Heat and light rushed toward me and I felt a tearing, splintering pain in my left leg, my knee and ankle seeming to twist themselves apart as my own tibia started to pull toward the dragon’s skeleton to displace Purlis’s. I resisted the scream that rose from my gut, wrenching my will against it as if the sound would ruin my intent. I could feel blood running from my knee and along my leg like a line of fire, pooling around my ankle and heel. Then a steely cold wrapped around a burning shaft of light seemed to sear me, blinding me through my closed eyelids with hot illumination that rose from inside my own body. But it wasn’t like the burning of my finger bone against my severed knuckle. It felt as if the bone had ripped itself loose and left a hollow filled with some living light that tore through my flesh like a knife, burning with cold instead of heat.

I should have been dying, burning from the diseased and fiery magic that animated the Hell Dragon, but something wasn’t happening as Carlos had said it would. I had no strength to try again, even if I could figure out what to do. I wanted to shout, to scream, to weep, but I couldn’t. I was done and I was broken and it was for nothing. . . .

The strange singing sound in the night broke and soured, the ground beneath the standing stones seeming to shudder in revulsion at what it had vomited forth.

I opened my eyes, mere slits against the anguish gnawing on my body and the despair clouding my mind, and looked into the brightness of the Hell Dragon plunging down.

Then it twisted, coiling, tearing, screeching out of tune, and ripping into pieces as it fell toward the earth. . . .

Beside me, Purlis’s scream matched that of the drache, and I turned my head as he lit like a torch. A fiery shape burned against his leg, sending up a stink of melting plastic and steel as the bone he’d given up returned and sank into the body of his prosthesis, melding to him, knitting back in place now that there was no place else for it to reside. The fire of the Dragão do Inferno blossomed bright, consuming him from the inside out. Another horrifying scream came from the darkness beyond the stones as the scorched debris of the Hell Dragon rained to Earth in cinders and ash.

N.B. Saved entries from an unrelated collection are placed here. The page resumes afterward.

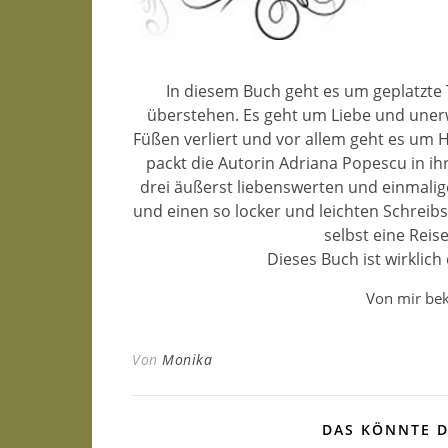
In diesem Buch geht es um geplatzte
überstehen. Es geht um Liebe und une
Füßen verliert und vor allem geht es um 
packt die Autorin Adriana Popescu in i
drei äußerst liebenswerten und einmalig
und einen so locker und leichten Schreibst
selbst eine Rei
Dieses Buch ist wirklich
Von mir be
Von
Monika
DAS KÖNNTE D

Against the fire I could see two black figures locked in struggle. The larger had taken hold of the smaller’s head and driven the other to his knees. A flickering ember flared nearby and illuminated them for a moment, and I could see blood coursing down Rui’s face from his eyes, ears, nose, and mouth as Carlos leaned forward as if to whisper to him. As the ember died, I saw the gleam of Carlos’s sharp white teeth and then more blood as the vampire ripped his old student’s throat open.

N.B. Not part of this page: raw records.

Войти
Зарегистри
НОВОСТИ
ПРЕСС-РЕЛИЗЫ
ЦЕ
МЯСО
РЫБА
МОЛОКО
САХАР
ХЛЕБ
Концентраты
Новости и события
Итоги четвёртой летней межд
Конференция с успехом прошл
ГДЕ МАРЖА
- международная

I closed my eyes and turned my head against the ground, letting go of everything, not sure exactly why I wasn’t dead. What had gone wrong that seemed to have gone right instead?

The blazing light within me died out and the feel of cold steel and hot iron faded, leaving only the throbbing and stinging of torn flesh and shattered bone behind. It felt worse than amputating my fingertip had and I was glad I was too tired to look to see what had happened to my left leg. It didn’t feel right—it felt torn and hollow, the joints ripped apart and twisted, but not the way it had when I’d broken it as a kid or when I’d ripped up my knee a few years ago. I didn’t know if the bone I’d tried to give up was there or not. It had left—I was sure—but I wasn’t sure it had come back and it shouldn’t have. . . . I felt worn too thin to puzzle it out and I didn’t care.

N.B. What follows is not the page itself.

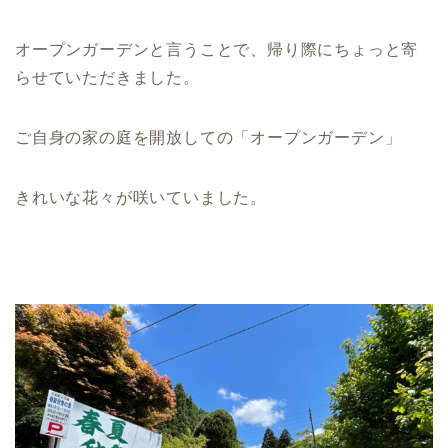
オープンガーデンと言うことで、帰り際にちょっと寄
らせていただきました。
ご自身の家の庭を開放しての「オープンガーデン」
きれいな花々が咲いていました。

I felt Quinton lift me into his arms and start running.

I raised my head off his shoulder. “Did we live?”

“For now, but you won’t last a lot longer if I don’t get you to a hospital quick.”

“Oh,” I said, feeling light-headed. Blood loss—it was almost familiar now.

Darkness loomed ahead, taking shape like a storm cloud becoming flesh. The light of the fires all around us cast moving light on Carlos’s face, streaked with blood and ash.